Task objective: Lines below starting with the line with "ZNAKU PETROVCA: Tri nova potpisa" and going on through the line with "ルセキュリティ保護サービスです" must be output exactly; the rest of the records must be left out.

(Data records)

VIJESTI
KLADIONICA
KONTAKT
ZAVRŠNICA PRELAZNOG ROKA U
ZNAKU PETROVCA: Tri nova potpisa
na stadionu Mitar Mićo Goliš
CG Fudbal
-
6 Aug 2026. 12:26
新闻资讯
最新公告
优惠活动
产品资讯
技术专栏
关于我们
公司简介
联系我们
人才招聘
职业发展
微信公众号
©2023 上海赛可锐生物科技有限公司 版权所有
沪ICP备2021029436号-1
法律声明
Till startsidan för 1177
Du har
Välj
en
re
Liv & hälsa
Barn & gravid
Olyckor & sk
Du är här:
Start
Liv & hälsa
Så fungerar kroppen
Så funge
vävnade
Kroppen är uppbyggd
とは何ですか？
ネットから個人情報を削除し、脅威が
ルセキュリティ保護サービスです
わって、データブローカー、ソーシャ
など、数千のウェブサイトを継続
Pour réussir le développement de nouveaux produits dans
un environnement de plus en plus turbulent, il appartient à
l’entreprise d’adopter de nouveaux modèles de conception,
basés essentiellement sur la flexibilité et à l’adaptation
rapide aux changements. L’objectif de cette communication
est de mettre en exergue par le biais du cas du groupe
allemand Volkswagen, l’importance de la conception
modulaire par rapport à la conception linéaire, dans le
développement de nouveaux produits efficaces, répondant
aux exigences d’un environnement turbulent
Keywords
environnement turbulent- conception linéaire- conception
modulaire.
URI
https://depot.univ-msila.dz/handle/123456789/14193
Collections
==
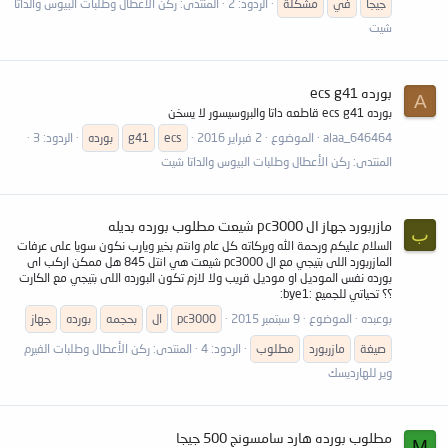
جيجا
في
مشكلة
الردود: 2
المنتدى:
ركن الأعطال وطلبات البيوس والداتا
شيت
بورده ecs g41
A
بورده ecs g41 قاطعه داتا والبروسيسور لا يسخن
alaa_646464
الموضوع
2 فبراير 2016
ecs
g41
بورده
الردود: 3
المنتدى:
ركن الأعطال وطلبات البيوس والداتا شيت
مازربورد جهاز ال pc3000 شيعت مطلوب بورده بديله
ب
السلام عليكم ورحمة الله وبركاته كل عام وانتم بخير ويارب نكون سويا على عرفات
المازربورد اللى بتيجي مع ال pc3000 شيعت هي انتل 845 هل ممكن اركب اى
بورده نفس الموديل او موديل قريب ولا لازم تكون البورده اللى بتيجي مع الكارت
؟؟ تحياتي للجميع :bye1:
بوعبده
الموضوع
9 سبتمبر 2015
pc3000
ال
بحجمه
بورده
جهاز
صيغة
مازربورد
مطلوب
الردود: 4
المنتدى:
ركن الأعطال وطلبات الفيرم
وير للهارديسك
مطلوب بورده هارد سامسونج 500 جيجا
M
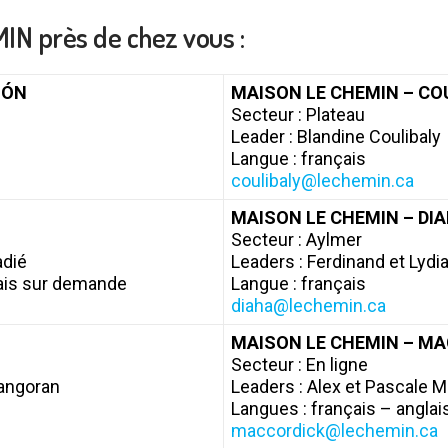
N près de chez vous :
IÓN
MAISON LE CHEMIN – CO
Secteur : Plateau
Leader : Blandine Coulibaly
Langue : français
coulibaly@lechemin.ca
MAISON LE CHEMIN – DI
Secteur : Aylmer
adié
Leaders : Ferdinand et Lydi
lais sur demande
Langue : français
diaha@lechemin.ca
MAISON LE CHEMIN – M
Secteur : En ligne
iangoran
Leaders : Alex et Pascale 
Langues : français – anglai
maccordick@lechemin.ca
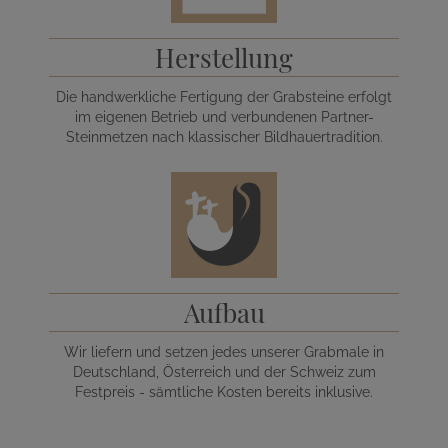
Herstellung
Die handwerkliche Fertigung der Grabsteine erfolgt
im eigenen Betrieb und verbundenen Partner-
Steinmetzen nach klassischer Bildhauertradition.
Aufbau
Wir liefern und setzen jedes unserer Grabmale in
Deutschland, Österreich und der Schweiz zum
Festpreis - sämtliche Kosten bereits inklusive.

Output of the exercise:
ZNAKU PETROVCA: Tri nova potpisa
na stadionu Mitar Mićo Goliš
CG Fudbal
-
6 Aug 2026. 12:26
新闻资讯
最新公告
优惠活动
产品资讯
技术专栏
关于我们
公司简介
联系我们
人才招聘
职业发展
微信公众号
©2023 上海赛可锐生物科技有限公司 版权所有
沪ICP备2021029436号-1
法律声明
Till startsidan för 1177
Du har
Välj
en
re
Liv & hälsa
Barn & gravid
Olyckor & sk
Du är här:
Start
Liv & hälsa
Så fungerar kroppen
Så funge
vävnade
Kroppen är uppbyggd
とは何ですか？
ネットから個人情報を削除し、脅威が
ルセキュリティ保護サービスです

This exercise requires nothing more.